___ BLOCCO DI TESTO

Un Piano di Governo del Territorio (PGT) costosissimo e dall’iter infinito.

01.08.2013 12:56

Perché il nostro Comune e cioè noi cittadini, paghiamo sempre ? Perché non vengono mai accertate le responsabilità negli errori?

 

Era il 21 aprile 2012 quando la Sindachessa Bordoni Donata ed il suo staff approvarono in Consiglio comunale il nuovo PGT.  La discussione fece emergere una sommatoria di errori, incongruenze, documentazioni ”preistoriche”; sviste ed anche illegittimità. Dopo cinque anni di lavorio non era stata adeguatamente sistemata nemmeno la cartografia e fu presentato un piano urbanistico incompleto e deficitario.

Si accertò però che la redazione del  Piano era costata circa € 140.000 per soli incarichi esterni ai quali andavano sommati i costi di personale interno.

Tralasciando il fatto che nei paesi limitrofi a Besnate analoghi Piani sono costati all’incirca la metà, nel dicembre 2012 ci fu il secondo passaggio di “adozione” in Consiglio comunale che teoricamente e finalmente doveva dare attuazione operativa al PGT anche se il Piano continuava a fare acqua.

Ciononostante le parcelle dei tecnici incaricati furono regolarmente liquidate.

______
___ ESTRATTI DI DATI

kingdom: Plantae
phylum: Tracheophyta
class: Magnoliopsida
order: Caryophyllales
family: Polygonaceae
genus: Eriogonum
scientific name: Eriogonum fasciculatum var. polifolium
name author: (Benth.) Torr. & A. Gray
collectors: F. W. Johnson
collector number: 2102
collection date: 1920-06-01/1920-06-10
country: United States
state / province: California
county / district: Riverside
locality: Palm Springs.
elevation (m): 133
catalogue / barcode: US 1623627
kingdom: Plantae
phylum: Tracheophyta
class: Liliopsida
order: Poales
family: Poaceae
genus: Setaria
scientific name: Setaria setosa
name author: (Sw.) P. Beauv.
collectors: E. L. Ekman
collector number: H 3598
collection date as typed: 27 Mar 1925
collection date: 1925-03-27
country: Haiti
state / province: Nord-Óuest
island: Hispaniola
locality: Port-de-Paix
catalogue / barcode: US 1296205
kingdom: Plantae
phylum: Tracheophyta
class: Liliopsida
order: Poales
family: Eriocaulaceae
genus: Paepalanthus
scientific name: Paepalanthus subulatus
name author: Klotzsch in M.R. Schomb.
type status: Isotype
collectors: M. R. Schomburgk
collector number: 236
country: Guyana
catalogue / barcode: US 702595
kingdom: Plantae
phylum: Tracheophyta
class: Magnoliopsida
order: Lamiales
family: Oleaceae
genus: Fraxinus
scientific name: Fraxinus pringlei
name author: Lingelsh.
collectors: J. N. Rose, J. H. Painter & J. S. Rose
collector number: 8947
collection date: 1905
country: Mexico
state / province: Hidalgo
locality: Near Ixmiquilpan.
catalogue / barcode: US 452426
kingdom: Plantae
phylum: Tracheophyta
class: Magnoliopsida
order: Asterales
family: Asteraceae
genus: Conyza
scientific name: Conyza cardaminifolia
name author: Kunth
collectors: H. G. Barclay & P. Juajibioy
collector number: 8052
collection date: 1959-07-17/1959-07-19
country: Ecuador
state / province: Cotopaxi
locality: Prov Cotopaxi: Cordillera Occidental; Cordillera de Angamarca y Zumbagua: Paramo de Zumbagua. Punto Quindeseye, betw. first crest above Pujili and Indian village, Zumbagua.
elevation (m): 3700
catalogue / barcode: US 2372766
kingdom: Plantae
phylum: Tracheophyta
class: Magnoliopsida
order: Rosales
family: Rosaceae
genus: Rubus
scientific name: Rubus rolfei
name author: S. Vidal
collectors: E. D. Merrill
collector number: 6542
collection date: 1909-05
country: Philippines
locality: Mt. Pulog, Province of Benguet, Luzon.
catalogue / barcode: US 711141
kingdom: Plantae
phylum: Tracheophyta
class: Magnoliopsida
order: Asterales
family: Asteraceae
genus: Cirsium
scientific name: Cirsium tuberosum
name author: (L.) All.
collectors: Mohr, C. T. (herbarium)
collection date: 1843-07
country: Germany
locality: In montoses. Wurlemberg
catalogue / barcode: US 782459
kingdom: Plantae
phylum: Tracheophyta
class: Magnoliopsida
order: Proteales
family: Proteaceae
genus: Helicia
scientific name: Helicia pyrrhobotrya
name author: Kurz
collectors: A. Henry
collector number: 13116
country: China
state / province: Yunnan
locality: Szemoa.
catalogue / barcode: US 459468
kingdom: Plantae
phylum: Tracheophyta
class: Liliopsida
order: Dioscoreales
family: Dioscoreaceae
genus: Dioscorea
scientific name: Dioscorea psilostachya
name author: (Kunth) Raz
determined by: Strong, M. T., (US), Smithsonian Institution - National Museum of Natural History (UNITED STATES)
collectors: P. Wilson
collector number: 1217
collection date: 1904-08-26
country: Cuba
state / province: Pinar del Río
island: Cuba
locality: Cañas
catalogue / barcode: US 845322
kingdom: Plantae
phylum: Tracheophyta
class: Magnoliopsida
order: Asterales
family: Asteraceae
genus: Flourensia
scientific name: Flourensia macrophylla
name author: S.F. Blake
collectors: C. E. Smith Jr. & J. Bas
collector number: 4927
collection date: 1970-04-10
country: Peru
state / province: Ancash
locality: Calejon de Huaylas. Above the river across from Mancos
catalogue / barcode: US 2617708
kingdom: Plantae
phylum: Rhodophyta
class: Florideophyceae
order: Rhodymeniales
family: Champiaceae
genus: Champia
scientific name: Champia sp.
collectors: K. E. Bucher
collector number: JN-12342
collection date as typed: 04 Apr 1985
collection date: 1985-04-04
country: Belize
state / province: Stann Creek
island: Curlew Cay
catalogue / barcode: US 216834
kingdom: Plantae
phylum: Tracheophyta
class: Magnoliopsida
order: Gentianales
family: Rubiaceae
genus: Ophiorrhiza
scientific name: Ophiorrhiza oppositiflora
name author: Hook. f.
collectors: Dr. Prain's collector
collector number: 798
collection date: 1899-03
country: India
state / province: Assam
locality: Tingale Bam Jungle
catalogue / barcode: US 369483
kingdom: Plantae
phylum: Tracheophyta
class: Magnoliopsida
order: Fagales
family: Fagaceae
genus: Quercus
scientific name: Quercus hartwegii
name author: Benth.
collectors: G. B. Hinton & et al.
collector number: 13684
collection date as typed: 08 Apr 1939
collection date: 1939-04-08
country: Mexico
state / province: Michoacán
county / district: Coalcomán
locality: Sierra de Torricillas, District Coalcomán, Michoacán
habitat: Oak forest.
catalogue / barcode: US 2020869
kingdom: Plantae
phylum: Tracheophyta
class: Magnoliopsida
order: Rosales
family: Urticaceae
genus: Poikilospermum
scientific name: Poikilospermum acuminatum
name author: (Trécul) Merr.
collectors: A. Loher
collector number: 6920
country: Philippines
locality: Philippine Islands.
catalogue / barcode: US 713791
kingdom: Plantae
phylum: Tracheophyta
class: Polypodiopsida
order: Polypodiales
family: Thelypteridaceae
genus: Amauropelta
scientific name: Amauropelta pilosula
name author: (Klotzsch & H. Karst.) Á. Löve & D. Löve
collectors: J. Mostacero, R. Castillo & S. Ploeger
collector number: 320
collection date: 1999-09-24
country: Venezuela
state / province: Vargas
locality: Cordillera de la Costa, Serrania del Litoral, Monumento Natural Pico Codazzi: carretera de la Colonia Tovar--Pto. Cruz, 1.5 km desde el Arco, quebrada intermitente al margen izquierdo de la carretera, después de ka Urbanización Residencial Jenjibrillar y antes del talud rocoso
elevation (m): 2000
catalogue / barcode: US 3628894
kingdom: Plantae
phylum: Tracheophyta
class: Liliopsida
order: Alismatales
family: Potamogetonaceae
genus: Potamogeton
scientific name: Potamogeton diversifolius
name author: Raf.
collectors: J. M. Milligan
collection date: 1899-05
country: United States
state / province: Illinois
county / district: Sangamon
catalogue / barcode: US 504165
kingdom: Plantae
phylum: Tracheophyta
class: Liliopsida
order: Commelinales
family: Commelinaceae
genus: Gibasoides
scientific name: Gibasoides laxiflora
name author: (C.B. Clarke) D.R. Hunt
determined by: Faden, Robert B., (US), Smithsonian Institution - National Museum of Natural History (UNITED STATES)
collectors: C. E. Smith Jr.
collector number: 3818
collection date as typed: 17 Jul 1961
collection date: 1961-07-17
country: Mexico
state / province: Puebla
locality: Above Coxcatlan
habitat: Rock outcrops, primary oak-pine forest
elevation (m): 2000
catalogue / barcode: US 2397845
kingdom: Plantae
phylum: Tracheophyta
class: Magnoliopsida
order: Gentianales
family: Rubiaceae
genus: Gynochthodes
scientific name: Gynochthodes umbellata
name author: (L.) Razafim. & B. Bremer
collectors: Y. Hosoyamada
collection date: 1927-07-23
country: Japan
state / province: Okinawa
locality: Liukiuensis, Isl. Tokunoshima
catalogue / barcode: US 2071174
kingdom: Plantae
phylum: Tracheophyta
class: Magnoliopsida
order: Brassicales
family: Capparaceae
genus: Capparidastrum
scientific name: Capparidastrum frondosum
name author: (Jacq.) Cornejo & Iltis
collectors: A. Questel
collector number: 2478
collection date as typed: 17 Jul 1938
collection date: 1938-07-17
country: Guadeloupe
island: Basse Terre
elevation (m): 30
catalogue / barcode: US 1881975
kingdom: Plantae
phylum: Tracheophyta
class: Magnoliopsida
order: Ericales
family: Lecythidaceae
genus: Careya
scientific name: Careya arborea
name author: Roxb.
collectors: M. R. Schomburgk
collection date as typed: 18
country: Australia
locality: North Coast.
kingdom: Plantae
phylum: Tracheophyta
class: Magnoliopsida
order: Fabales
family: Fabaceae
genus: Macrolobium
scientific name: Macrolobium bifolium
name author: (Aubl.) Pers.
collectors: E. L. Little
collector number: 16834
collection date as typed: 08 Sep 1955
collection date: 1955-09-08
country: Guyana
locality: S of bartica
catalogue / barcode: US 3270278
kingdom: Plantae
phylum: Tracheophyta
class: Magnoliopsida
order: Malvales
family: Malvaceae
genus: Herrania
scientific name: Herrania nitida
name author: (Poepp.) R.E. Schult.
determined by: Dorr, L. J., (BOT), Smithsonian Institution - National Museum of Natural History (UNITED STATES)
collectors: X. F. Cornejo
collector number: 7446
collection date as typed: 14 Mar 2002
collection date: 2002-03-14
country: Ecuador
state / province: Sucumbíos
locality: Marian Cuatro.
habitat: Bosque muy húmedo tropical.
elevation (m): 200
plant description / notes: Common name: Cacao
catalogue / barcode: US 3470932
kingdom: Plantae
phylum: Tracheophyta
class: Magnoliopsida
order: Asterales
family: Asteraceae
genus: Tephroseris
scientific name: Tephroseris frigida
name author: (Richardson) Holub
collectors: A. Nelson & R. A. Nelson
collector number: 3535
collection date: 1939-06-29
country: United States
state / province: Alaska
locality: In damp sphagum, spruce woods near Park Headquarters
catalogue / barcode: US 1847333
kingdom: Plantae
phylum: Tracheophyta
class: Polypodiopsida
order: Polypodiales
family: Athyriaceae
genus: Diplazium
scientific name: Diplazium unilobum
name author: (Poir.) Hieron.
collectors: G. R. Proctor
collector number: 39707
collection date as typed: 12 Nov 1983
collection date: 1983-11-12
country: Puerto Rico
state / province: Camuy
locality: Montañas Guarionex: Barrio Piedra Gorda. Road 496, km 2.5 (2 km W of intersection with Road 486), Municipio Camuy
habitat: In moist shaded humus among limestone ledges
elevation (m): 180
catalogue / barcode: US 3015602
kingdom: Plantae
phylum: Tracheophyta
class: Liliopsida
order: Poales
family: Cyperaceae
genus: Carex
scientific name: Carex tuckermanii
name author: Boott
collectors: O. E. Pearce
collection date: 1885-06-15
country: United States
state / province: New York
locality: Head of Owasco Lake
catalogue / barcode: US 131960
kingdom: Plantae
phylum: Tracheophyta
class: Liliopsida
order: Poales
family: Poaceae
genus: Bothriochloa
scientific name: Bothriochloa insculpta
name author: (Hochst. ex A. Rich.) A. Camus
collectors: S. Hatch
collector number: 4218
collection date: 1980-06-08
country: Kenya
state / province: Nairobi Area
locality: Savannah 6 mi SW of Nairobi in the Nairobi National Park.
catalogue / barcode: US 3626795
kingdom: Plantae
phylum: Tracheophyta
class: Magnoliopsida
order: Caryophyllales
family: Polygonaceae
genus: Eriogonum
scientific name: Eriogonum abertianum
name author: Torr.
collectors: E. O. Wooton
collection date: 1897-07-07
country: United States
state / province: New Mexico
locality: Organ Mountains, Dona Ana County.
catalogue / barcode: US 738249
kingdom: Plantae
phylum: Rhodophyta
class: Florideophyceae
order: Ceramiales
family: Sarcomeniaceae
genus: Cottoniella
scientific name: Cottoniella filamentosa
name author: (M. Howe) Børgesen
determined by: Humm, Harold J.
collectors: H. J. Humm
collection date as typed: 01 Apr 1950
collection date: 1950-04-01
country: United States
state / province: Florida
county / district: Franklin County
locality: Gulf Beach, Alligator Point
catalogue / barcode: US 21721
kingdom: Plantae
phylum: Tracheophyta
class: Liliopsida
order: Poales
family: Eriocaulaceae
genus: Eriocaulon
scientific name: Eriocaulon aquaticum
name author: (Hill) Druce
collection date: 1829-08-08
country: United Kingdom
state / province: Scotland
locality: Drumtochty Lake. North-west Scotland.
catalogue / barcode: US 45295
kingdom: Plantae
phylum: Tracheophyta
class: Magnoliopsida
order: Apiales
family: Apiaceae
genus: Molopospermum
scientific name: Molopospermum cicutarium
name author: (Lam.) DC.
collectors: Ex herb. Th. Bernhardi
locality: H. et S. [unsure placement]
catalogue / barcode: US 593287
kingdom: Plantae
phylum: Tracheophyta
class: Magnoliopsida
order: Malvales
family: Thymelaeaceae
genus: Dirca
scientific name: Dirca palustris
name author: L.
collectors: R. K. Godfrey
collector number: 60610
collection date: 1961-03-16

______

ORDINE DI LAVORO 1: Secondo il testo sul PGT, quanto costò la redazione del Piano per i soli incarichi esterni?
ORDINE DI LAVORO 2: Indica se ciascuna affermazione concorda con il testo sul PGT, rispondendo sì o no e citando le parole decisive del testo: (a) Il nuovo PGT fu approvato in Consiglio comunale il 21 aprile 2012. (b) Nei paesi limitrofi a Besnate piani analoghi sono costati circa il doppio. (c) Le parcelle dei tecnici incaricati non vennero pagate.
ORDINE DI LAVORO 3: Prosegui il testo sul PGT a partire dalla sua ultima frase.

RISULTATO DEL COMPITO 1: Circa € 140.000, a cui andavano sommati i costi di personale interno.

RISULTATO DEL COMPITO 2:
(a) Sì: "Era il 21 aprile 2012 quando la Sindachessa Bordoni Donata ed il suo staff approvarono in Consiglio comunale il nuovo PGT."
(b) No: "nei paesi limitrofi a Besnate analoghi Piani sono costati all’incirca la metà"
(c) No: "le parcelle dei tecnici incaricati furono regolarmente liquidate"

RISULTATO DEL COMPITO 3:
Peccato, perché ad oggi, agosto 2013, otto mesi dopo l’”adozione” ed a quindici dall’”approvazione”, si conferma quanto era già emerso:

il PGT besnatese non è ancora operativo perché la Regione Lombardia vi ha ravvisato una serie di errori che richiedono interventi correttivi di non poco conto e ne ha sospesa la publicazione in attesa di ulteriori rettifiche del Comune. E nessuno sa dire quando ciò potrà avvenire !

Chi paga lo scotto di tanta superficialità sono naturalmente i cittadini con le tasse locali, e non solo economicamente ma anche per il freno alle attività produttive che potrebbero svilupparsi in un quadro di regole certe che a Besnate non maturano mai.

Sindaco ed Assessori appaiono nella vicenda come estranei. La questione, seppure fondamentale per le tante attività che ruotano intorno all'edilizia, appare "a loro insaputa".  Chi comanda in Comune ?......... non si sa. 

Da osservatori esterni non possiamo che dolercene, da cittadini che pagano sempre di tasca propria le incapacità amministrative, avvertiamo un eufemistico “disagio”.